> _YOUR INSTRUCTIONS_:
Return each line of the listing that contains the string "https". Case matters.

-- SOURCE DATA follows --

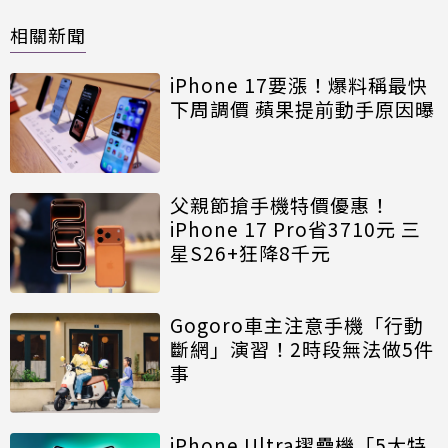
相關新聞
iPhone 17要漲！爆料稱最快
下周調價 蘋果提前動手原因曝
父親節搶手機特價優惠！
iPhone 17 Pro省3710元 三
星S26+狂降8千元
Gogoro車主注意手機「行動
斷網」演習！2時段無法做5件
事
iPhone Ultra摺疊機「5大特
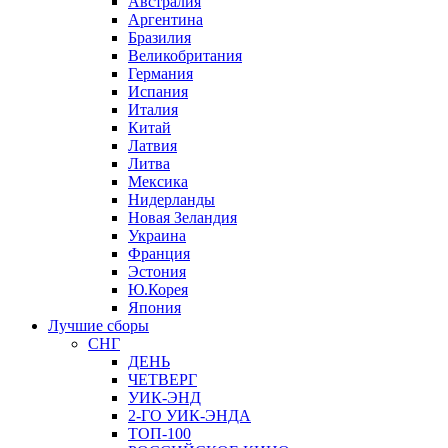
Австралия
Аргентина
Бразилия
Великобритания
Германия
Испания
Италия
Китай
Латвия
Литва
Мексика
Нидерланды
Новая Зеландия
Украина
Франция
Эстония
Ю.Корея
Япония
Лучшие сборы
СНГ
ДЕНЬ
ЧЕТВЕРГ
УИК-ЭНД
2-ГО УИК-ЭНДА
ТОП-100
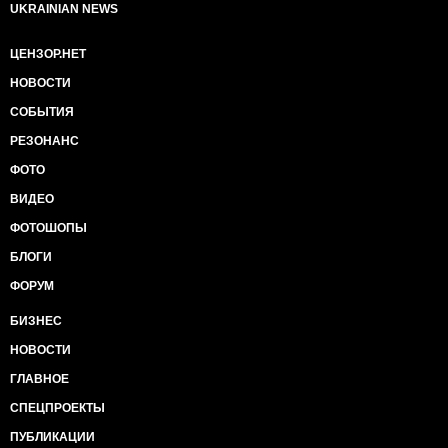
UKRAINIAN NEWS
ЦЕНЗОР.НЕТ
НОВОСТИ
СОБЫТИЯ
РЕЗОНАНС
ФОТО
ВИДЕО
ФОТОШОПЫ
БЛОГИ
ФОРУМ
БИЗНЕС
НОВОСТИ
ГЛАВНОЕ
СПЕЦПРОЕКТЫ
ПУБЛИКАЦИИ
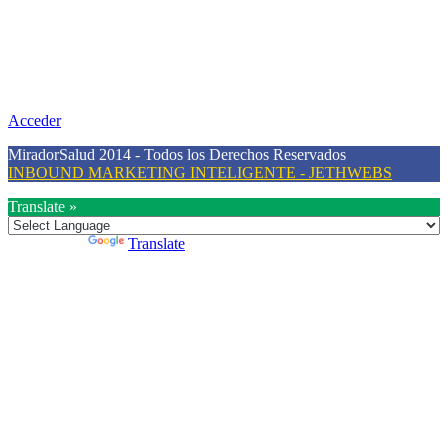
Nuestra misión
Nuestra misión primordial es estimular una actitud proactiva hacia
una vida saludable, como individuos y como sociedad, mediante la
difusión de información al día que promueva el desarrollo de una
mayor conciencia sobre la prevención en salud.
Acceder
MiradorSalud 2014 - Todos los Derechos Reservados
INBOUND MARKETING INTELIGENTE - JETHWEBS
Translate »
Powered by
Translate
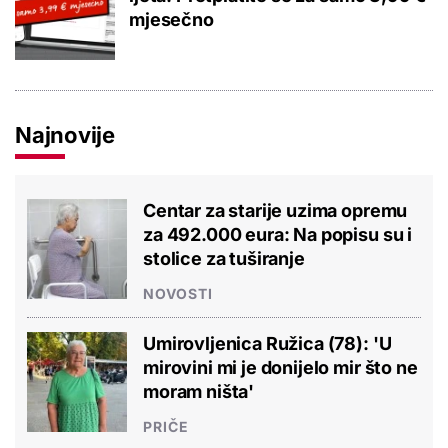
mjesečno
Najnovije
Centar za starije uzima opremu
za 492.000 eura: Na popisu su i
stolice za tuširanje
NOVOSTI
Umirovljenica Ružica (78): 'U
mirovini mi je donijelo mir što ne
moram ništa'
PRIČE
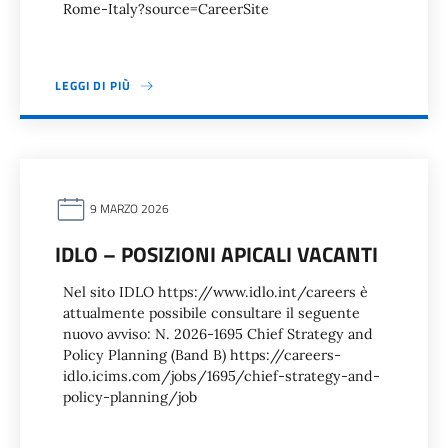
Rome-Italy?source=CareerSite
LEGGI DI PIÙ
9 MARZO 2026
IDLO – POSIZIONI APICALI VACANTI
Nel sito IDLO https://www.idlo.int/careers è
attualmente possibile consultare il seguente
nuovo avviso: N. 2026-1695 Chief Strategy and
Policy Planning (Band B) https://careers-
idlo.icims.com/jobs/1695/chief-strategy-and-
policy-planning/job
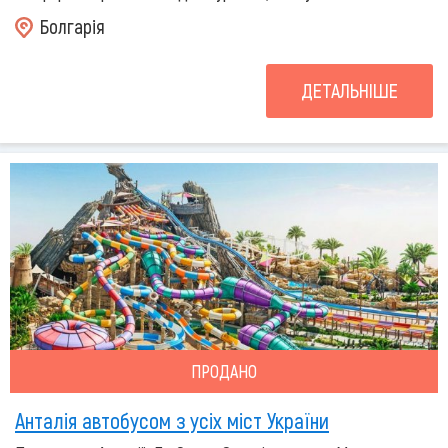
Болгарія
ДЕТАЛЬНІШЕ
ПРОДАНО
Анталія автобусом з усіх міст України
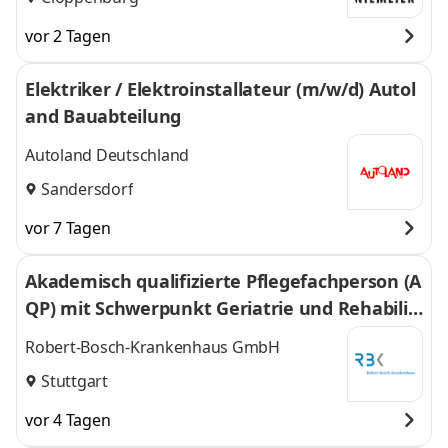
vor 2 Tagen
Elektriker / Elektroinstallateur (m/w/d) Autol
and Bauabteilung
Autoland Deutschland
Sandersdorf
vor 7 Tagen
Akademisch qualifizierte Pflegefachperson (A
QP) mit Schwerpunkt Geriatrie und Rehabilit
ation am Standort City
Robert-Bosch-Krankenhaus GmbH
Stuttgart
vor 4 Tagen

-- SOURCE DATA concluded --

> _ANSWER SECTION_:
Nel sito IDLO https://www.idlo.int/careers è
Policy Planning (Band B) https://careers-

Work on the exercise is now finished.